Panel recommends Bellevue look at "megahome" restrictions
As three-story "megahomes" multiply in Bellevue — dwarfing 1960s bungalows — the complaints of residents have grown...
Seattle Times Eastside bureau
As three-story "megahomes" multiply in Bellevue — dwarfing 1960s bungalows — the complaints of residents have grown as well.
To address those concerns, the city's Planning Commission on Wednesday unanimously recommended that the City Council consider restrictions on landscaping, height, scale and construction. The proposals were general in nature, with few specifics on size and detail.
The recommendations are scheduled to go to the City Council next month.
"We're trying not to establish hard-and-fast rules that place too many restrictions on what people can do with their property," Cheryl Kuhn, Bellevue neighborhood-outreach manager, said before the meeting. "The commission is more interested in mitigating some of the negative impacts rather than telling people what they can and can't build."
Among the recommendations forwarded to the council:
• A limitation on the amount of floor area that could be developed in relation to lot size. This restriction would curb the practice of building to the edge of properties.
• An increase in the amount of space required between the house and neighboring property.
• A ban on lot combinations, so a developer could not combine two lots to build one home.
The council would then review the recommendations and decide which of the proposals the commission should develop further.
The average size of a house being built today in Bellevue is 4,200 square feet, Kuhn said.
Neighborhood concerns include preservation of neighborhood character and loss of privacy, light and views.

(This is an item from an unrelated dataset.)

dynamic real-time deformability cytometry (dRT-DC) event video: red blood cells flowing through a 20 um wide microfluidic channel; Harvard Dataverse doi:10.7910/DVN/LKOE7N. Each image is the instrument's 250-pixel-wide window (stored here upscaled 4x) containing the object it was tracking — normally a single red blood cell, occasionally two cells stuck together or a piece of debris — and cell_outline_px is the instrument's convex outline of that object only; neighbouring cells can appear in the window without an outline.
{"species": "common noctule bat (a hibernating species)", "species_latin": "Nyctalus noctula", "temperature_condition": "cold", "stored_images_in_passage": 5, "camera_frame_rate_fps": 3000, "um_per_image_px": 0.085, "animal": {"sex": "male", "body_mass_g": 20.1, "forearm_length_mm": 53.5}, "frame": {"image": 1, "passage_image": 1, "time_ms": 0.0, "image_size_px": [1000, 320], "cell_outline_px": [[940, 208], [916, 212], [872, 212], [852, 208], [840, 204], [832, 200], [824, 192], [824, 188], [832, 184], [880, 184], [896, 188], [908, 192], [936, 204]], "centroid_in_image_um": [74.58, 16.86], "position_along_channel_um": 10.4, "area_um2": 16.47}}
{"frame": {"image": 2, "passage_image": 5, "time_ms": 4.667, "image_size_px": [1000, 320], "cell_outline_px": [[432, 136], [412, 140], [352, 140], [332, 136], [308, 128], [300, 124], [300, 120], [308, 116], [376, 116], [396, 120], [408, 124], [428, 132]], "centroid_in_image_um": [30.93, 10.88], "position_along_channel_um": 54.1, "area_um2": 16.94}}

"In general, there was a negative reaction to the large scale of what was being built," said Doug Leigh, president of the West Bellevue Community Club.
Other size and scale recommendations address preventing homes from blocking sunlight to a neighboring home and protecting aesthetics of the neighborhood, such as banning air-conditioning units on roofs and preventing garages from protruding from or overwhelming the face of homes.
Another set of recommendations addressed loss of trees.
"I think the thing we hear the most complaints about is tree loss," Kuhn said.
One recommendation would require vegetation in front yards and ban developers from converting yards to concrete. Another recommendation would call for developers to maintain a certain percentage of the original amount of trees on the lot.
The recommendations also address the impact of construction on the neighborhoods.
Developers would have to remove debris on a weekly basis from construction sites, notify residents about complaint procedures and post a sign in the neighborhood to inform residents about redevelopment activity.